------ DATA FOR REVIEW ------
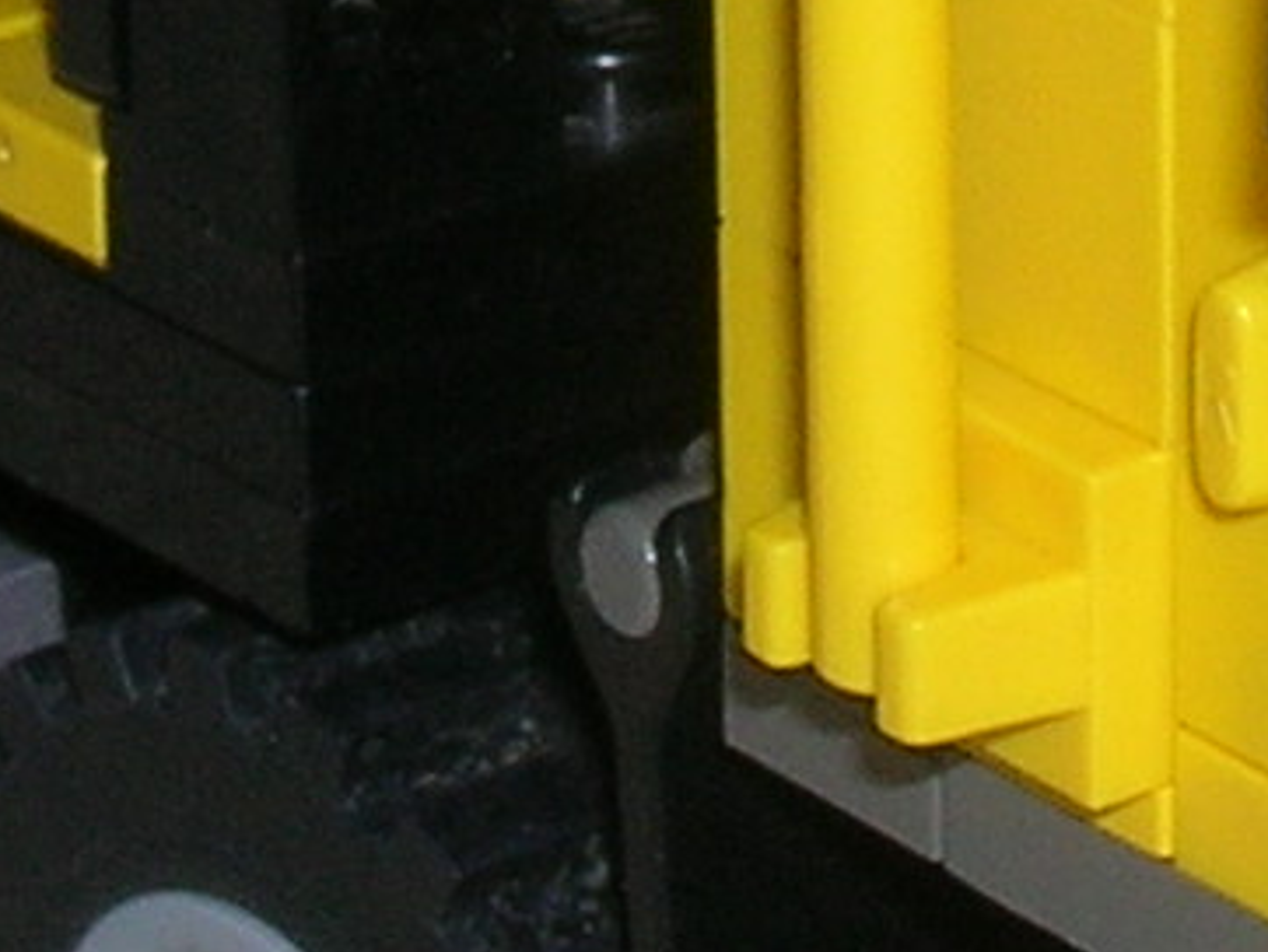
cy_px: -364
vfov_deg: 4.5
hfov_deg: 6.0
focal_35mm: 329
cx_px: 939
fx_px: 12059
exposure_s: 1/60.1
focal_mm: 7.7
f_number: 5.4
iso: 50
------
Please set the data above down exactly, with the pictures removed.

ANSWER SECTION:
cy_px: -364
vfov_deg: 4.5
hfov_deg: 6.0
focal_35mm: 329
cx_px: 939
fx_px: 12059
exposure_s: 1/60.1
focal_mm: 7.7
f_number: 5.4
iso: 50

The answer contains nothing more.